KIM I never thought of it exactly that way but that’s perfect. [laughs]
HIRSCH You began these when?
KIM Maybe the winter of 2009. I was painting only the field; there weren’t these borders. I’d have Glenn [Ligon] and Lisa [Segal, the artist and Kim’s wife] into my studio. I trust them to say, “You know, this is just not working. You need to move on and do something else,” or, “This is great! Keep going.” They were both squarely in the middle.
HIRSCH Of what?
KIM Of whether I should continue or not. Usually they’re really good about telling me. It’s happened many times.
HIRSCH Do you listen to them?
KIM Yeah, 90 percent of the time. This is the one case where I sort of didn’t, because they weren’t very clear.
HIRSCH So there was something that baffled them?
KIM After talking to me about what the paintings were about they said, “Okay. We see it, but it took all that explaining and nobody else is going to be this accommodating or generous.”
HIRSCH But you went ahead anyway?
KIM I didn’t particularly think they were being generous. Lisa went so far as to say, “These are making you depressed and you need to stop.”
HIRSCH Were they?

────────────────────────────────────────

### About this task
Extract everything from "KIM I never" down to "that baffled them?" in the interview, copying it word for word. Rely only on the interview above.

### Data segment
────────────────────────────────────────

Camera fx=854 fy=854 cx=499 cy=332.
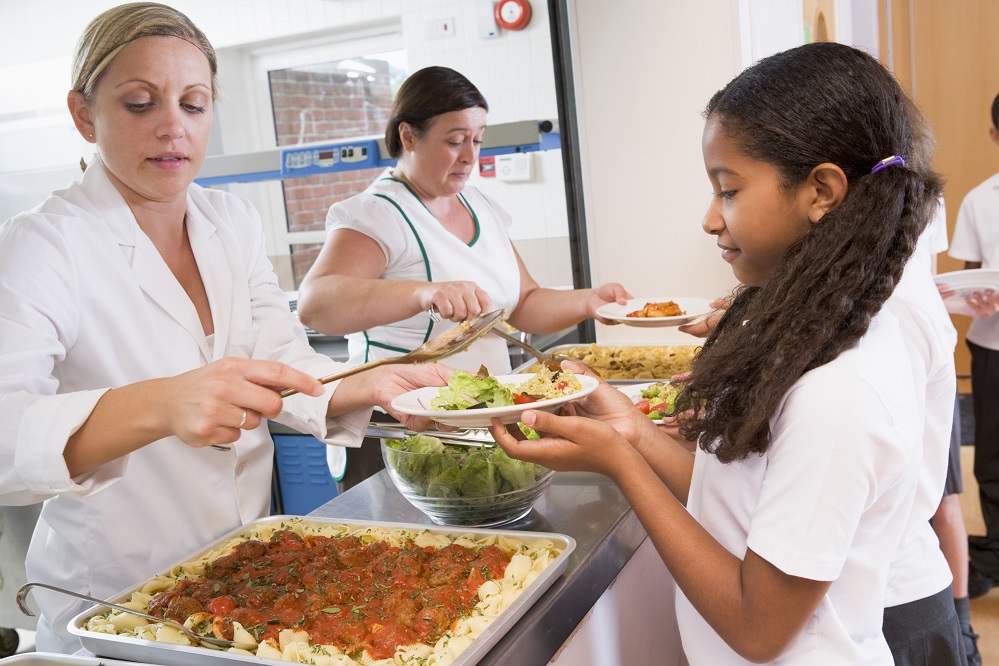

────────────────────────────────────────

### Expected output
KIM I never thought of it exactly that way but that’s perfect. [laughs]
HIRSCH You began these when?
KIM Maybe the winter of 2009. I was painting only the field; there weren’t these borders. I’d have Glenn [Ligon] and Lisa [Segal, the artist and Kim’s wife] into my studio. I trust them to say, “You know, this is just not working. You need to move on and do something else,” or, “This is great! Keep going.” They were both squarely in the middle.
HIRSCH Of what?
KIM Of whether I should continue or not. Usually they’re really good about telling me. It’s happened many times.
HIRSCH Do you listen to them?
KIM Yeah, 90 percent of the time. This is the one case where I sort of didn’t, because they weren’t very clear.
HIRSCH So there was something that baffled them?